» Assignment:
Render every non-blank line of the data below as a numbered list, one line per item, and leave the pictures out of the answer.

────────────────────────────────────────

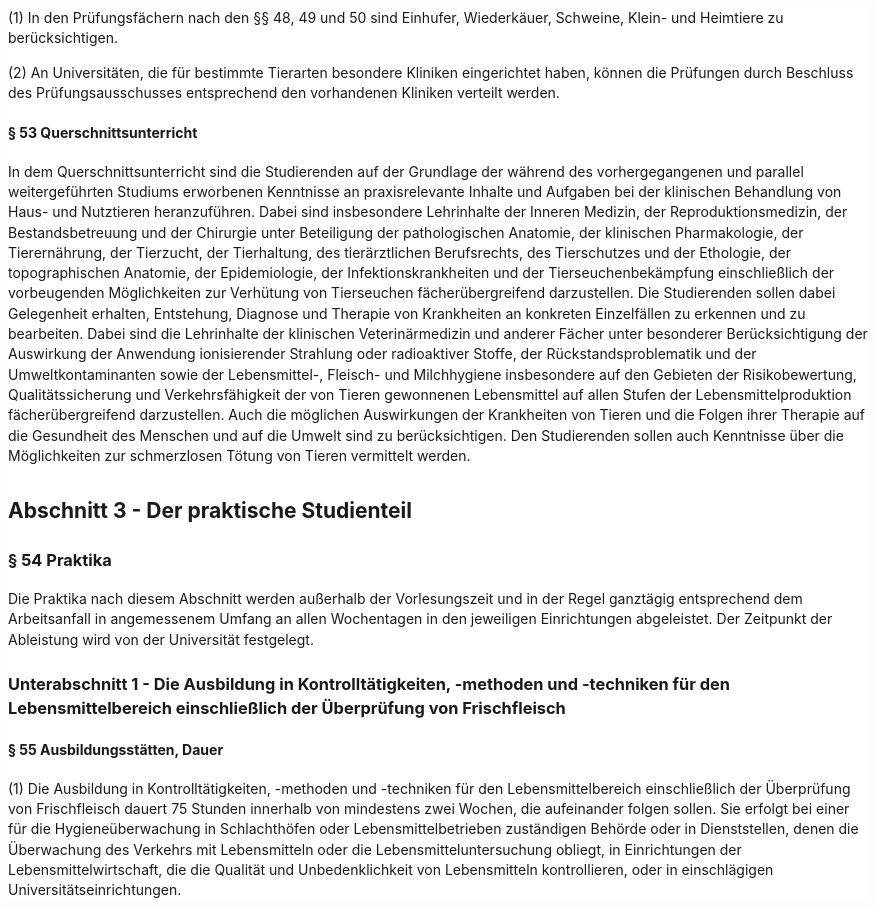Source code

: (1) In den Prüfungsfächern nach den §§ 48, 49 und 50 sind Einhufer, Wiederkäuer, Schweine, Klein- und Heimtiere zu berücksichtigen.

(2) An Universitäten, die für bestimmte Tierarten besondere Kliniken eingerichtet haben, können die Prüfungen durch Beschluss des Prüfungsausschusses entsprechend den vorhandenen Kliniken verteilt werden.


#### § 53 Querschnittsunterricht

In dem Querschnittsunterricht sind die Studierenden auf der Grundlage der während des vorhergegangenen und parallel weitergeführten Studiums erworbenen Kenntnisse an praxisrelevante Inhalte und Aufgaben bei der klinischen Behandlung von Haus- und Nutztieren heranzuführen. Dabei sind insbesondere Lehrinhalte der Inneren Medizin, der Reproduktionsmedizin, der Bestandsbetreuung und der Chirurgie unter Beteiligung der pathologischen Anatomie, der klinischen Pharmakologie, der Tierernährung, der Tierzucht, der Tierhaltung, des tierärztlichen Berufsrechts, des Tierschutzes und der Ethologie, der topographischen Anatomie, der Epidemiologie, der Infektionskrankheiten und der Tierseuchenbekämpfung einschließlich der vorbeugenden Möglichkeiten zur Verhütung von Tierseuchen fächerübergreifend darzustellen. Die Studierenden sollen dabei Gelegenheit erhalten, Entstehung, Diagnose und Therapie von Krankheiten an konkreten Einzelfällen zu erkennen und zu bearbeiten. Dabei sind die Lehrinhalte der klinischen Veterinärmedizin und anderer Fächer unter besonderer Berücksichtigung der Auswirkung der Anwendung ionisierender Strahlung oder radioaktiver Stoffe, der Rückstandsproblematik und der Umweltkontaminanten sowie der Lebensmittel-, Fleisch- und Milchhygiene insbesondere auf den Gebieten der Risikobewertung, Qualitätssicherung und Verkehrsfähigkeit der von Tieren gewonnenen Lebensmittel auf allen Stufen der Lebensmittelproduktion fächerübergreifend darzustellen. Auch die möglichen Auswirkungen der Krankheiten von Tieren und die Folgen ihrer Therapie auf die Gesundheit des Menschen und auf die Umwelt sind zu berücksichtigen. Den Studierenden sollen auch Kenntnisse über die Möglichkeiten zur schmerzlosen Tötung von Tieren vermittelt werden.


## Abschnitt 3 - Der praktische Studienteil



### § 54 Praktika

Die Praktika nach diesem Abschnitt werden außerhalb der Vorlesungszeit und in der Regel ganztägig entsprechend dem Arbeitsanfall in angemessenem Umfang an allen Wochentagen in den jeweiligen Einrichtungen abgeleistet. Der Zeitpunkt der Ableistung wird von der Universität festgelegt.


### Unterabschnitt 1 - Die Ausbildung in Kontrolltätigkeiten,  -methoden und -techniken für den Lebensmittelbereich einschließlich der  Überprüfung von Frischfleisch



#### § 55 Ausbildungsstätten, Dauer

(1) Die Ausbildung in Kontrolltätigkeiten, -methoden und -techniken für den Lebensmittelbereich einschließlich der Überprüfung von Frischfleisch dauert 75 Stunden innerhalb von mindestens zwei Wochen, die aufeinander folgen sollen. Sie erfolgt bei einer für die Hygieneüberwachung in Schlachthöfen oder Lebensmittelbetrieben zuständigen Behörde oder in Dienststellen, denen die Überwachung des Verkehrs mit Lebensmitteln oder die Lebensmitteluntersuchung obliegt, in Einrichtungen der Lebensmittelwirtschaft, die die Qualität und Unbedenklichkeit von Lebensmitteln kontrollieren, oder in einschlägigen Universitätseinrichtungen.
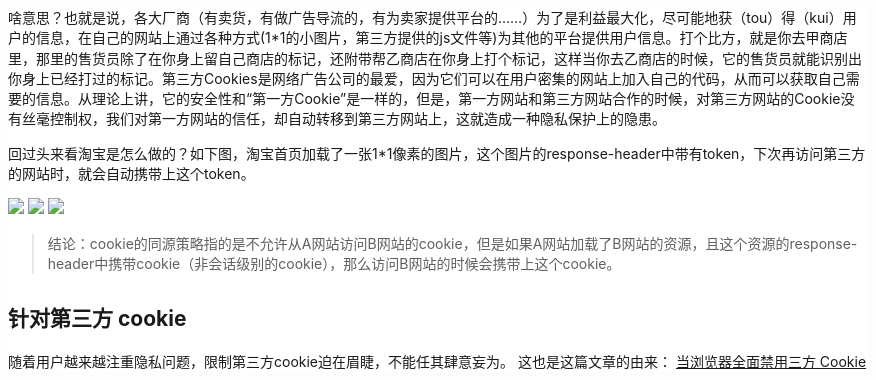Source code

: 啥意思？也就是说，各大厂商（有卖货，有做广告导流的，有为卖家提供平台的……）为了是利益最大化，尽可能地获（tou）得（kui）用户的信息，在自己的网站上通过各种方式(1*1的小图片，第三方提供的js文件等)为其他的平台提供用户信息。打个比方，就是你去甲商店里，那里的售货员除了在你身上留自己商店的标记，还附带帮乙商店在你身上打个标记，这样当你去乙商店的时候，它的售货员就能识别出你身上已经打过的标记。第三方Cookies是网络广告公司的最爱，因为它们可以在用户密集的网站上加入自己的代码，从而可以获取自己需要的信息。从理论上讲，它的安全性和“第一方Cookie”是一样的，但是，第一方网站和第三方网站合作的时候，对第三方网站的Cookie没有丝毫控制权，我们对第一方网站的信任，却自动转移到第三方网站上，这就造成一种隐私保护上的隐患。

回过头来看淘宝是怎么做的？如下图，淘宝首页加载了一张1*1像素的图片，这个图片的response-header中带有token，下次再访问第三方的网站时，就会自动携带上这个token。

<img src="./img/05-04.jpg" width="40%">
<img src="./img/05-05.jpg" width="58%">
<img src="./img/05-06.jpg">

> 结论：cookie的同源策略指的是不允许从A网站访问B网站的cookie，但是如果A网站加载了B网站的资源，且这个资源的response-header中携带cookie（非会话级别的cookie），那么访问B网站的时候会携带上这个cookie。

## 针对第三方 cookie

随着用户越来越注重隐私问题，限制第三方cookie迫在眉睫，不能任其肆意妄为。
这也是这篇文章的由来：
[当浏览器全面禁用三方 Cookie](https://mp.weixin.qq.com/s/vHeRStcCUarwqsY7Y1rpGg)
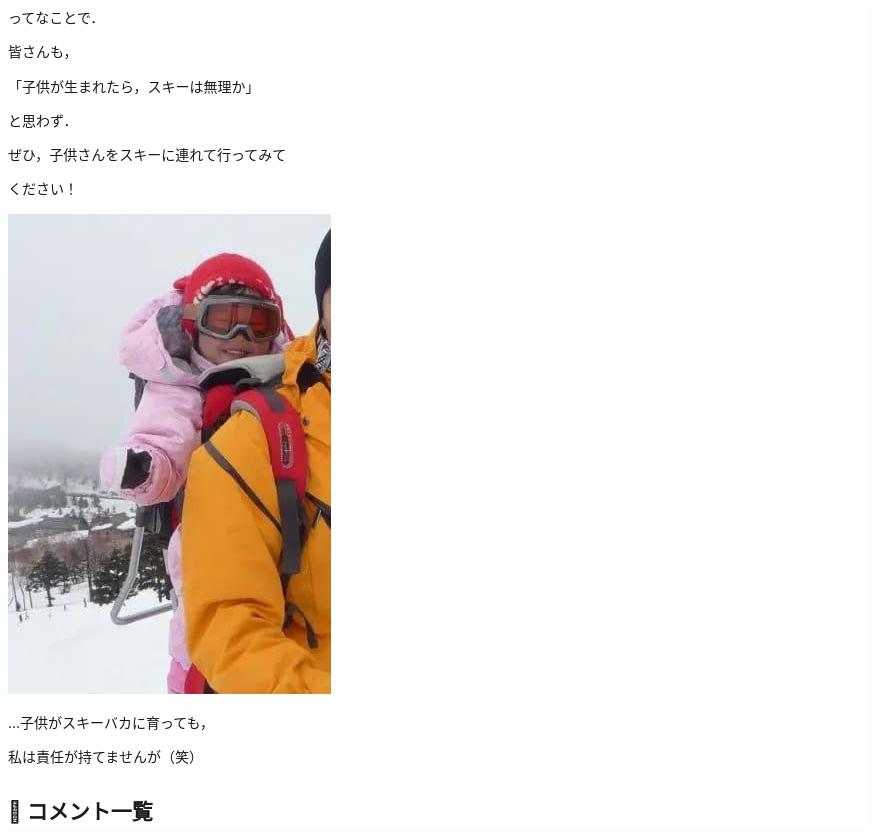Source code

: 





ってなことで．


皆さんも，


「子供が生まれたら，スキーは無理か」


と思わず．


ぜひ，子供さんをスキーに連れて行ってみて


ください！




![bca12ed9b2508603a1a9c0699de10b91.jpg](images/bca12ed9b2508603a1a9c0699de10b91.jpg)







…子供がスキーバカに育っても，


私は責任が持てませんが（笑）

## 💬 コメント一覧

────────────────────────────────────────

» Result of the exercise:
1. Source code
2. : (1) In den Prüfungsfächern nach den §§ 48, 49 und 50 sind Einhufer, Wiederkäuer, Schweine, Klein- und Heimtiere zu berücksichtigen.
3. (2) An Universitäten, die für bestimmte Tierarten besondere Kliniken eingerichtet haben, können die Prüfungen durch Beschluss des Prüfungsausschusses entsprechend den vorhandenen Kliniken verteilt werden.
4. #### § 53 Querschnittsunterricht
5. In dem Querschnittsunterricht sind die Studierenden auf der Grundlage der während des vorhergegangenen und parallel weitergeführten Studiums erworbenen Kenntnisse an praxisrelevante Inhalte und Aufgaben bei der klinischen Behandlung von Haus- und Nutztieren heranzuführen. Dabei sind insbesondere Lehrinhalte der Inneren Medizin, der Reproduktionsmedizin, der Bestandsbetreuung und der Chirurgie unter Beteiligung der pathologischen Anatomie, der klinischen Pharmakologie, der Tierernährung, der Tierzucht, der Tierhaltung, des tierärztlichen Berufsrechts, des Tierschutzes und der Ethologie, der topographischen Anatomie, der Epidemiologie, der Infektionskrankheiten und der Tierseuchenbekämpfung einschließlich der vorbeugenden Möglichkeiten zur Verhütung von Tierseuchen fächerübergreifend darzustellen. Die Studierenden sollen dabei Gelegenheit erhalten, Entstehung, Diagnose und Therapie von Krankheiten an konkreten Einzelfällen zu erkennen und zu bearbeiten. Dabei sind die Lehrinhalte der klinischen Veterinärmedizin und anderer Fächer unter besonderer Berücksichtigung der Auswirkung der Anwendung ionisierender Strahlung oder radioaktiver Stoffe, der Rückstandsproblematik und der Umweltkontaminanten sowie der Lebensmittel-, Fleisch- und Milchhygiene insbesondere auf den Gebieten der Risikobewertung, Qualitätssicherung und Verkehrsfähigkeit der von Tieren gewonnenen Lebensmittel auf allen Stufen der Lebensmittelproduktion fächerübergreifend darzustellen. Auch die möglichen Auswirkungen der Krankheiten von Tieren und die Folgen ihrer Therapie auf die Gesundheit des Menschen und auf die Umwelt sind zu berücksichtigen. Den Studierenden sollen auch Kenntnisse über die Möglichkeiten zur schmerzlosen Tötung von Tieren vermittelt werden.
6. ## Abschnitt 3 - Der praktische Studienteil
7. ### § 54 Praktika
8. Die Praktika nach diesem Abschnitt werden außerhalb der Vorlesungszeit und in der Regel ganztägig entsprechend dem Arbeitsanfall in angemessenem Umfang an allen Wochentagen in den jeweiligen Einrichtungen abgeleistet. Der Zeitpunkt der Ableistung wird von der Universität festgelegt.
9. ### Unterabschnitt 1 - Die Ausbildung in Kontrolltätigkeiten,  -methoden und -techniken für den Lebensmittelbereich einschließlich der  Überprüfung von Frischfleisch
10. #### § 55 Ausbildungsstätten, Dauer
11. (1) Die Ausbildung in Kontrolltätigkeiten, -methoden und -techniken für den Lebensmittelbereich einschließlich der Überprüfung von Frischfleisch dauert 75 Stunden innerhalb von mindestens zwei Wochen, die aufeinander folgen sollen. Sie erfolgt bei einer für die Hygieneüberwachung in Schlachthöfen oder Lebensmittelbetrieben zuständigen Behörde oder in Dienststellen, denen die Überwachung des Verkehrs mit Lebensmitteln oder die Lebensmitteluntersuchung obliegt, in Einrichtungen der Lebensmittelwirtschaft, die die Qualität und Unbedenklichkeit von Lebensmitteln kontrollieren, oder in einschlägigen Universitätseinrichtungen.
12. Source code
13. : 啥意思？也就是说，各大厂商（有卖货，有做广告导流的，有为卖家提供平台的……）为了是利益最大化，尽可能地获（tou）得（kui）用户的信息，在自己的网站上通过各种方式(1*1的小图片，第三方提供的js文件等)为其他的平台提供用户信息。打个比方，就是你去甲商店里，那里的售货员除了在你身上留自己商店的标记，还附带帮乙商店在你身上打个标记，这样当你去乙商店的时候，它的售货员就能识别出你身上已经打过的标记。第三方Cookies是网络广告公司的最爱，因为它们可以在用户密集的网站上加入自己的代码，从而可以获取自己需要的信息。从理论上讲，它的安全性和“第一方Cookie”是一样的，但是，第一方网站和第三方网站合作的时候，对第三方网站的Cookie没有丝毫控制权，我们对第一方网站的信任，却自动转移到第三方网站上，这就造成一种隐私保护上的隐患。
14. 回过头来看淘宝是怎么做的？如下图，淘宝首页加载了一张1*1像素的图片，这个图片的response-header中带有token，下次再访问第三方的网站时，就会自动携带上这个token。
15. <img src="./img/05-04.jpg" width="40%">
16. <img src="./img/05-05.jpg" width="58%">
17. <img src="./img/05-06.jpg">
18. > 结论：cookie的同源策略指的是不允许从A网站访问B网站的cookie，但是如果A网站加载了B网站的资源，且这个资源的response-header中携带cookie（非会话级别的cookie），那么访问B网站的时候会携带上这个cookie。
19. ## 针对第三方 cookie
20. 随着用户越来越注重隐私问题，限制第三方cookie迫在眉睫，不能任其肆意妄为。
21. 这也是这篇文章的由来：
22. [当浏览器全面禁用三方 Cookie](https://mp.weixin.qq.com/s/vHeRStcCUarwqsY7Y1rpGg)
23. Source code
24. : 
25. ってなことで．
26. 皆さんも，
27. 「子供が生まれたら，スキーは無理か」
28. と思わず．
29. ぜひ，子供さんをスキーに連れて行ってみて
30. ください！
31. ![bca12ed9b2508603a1a9c0699de10b91.jpg](images/bca12ed9b2508603a1a9c0699de10b91.jpg)
32. …子供がスキーバカに育っても，
33. 私は責任が持てませんが（笑）
34. ## 💬 コメント一覧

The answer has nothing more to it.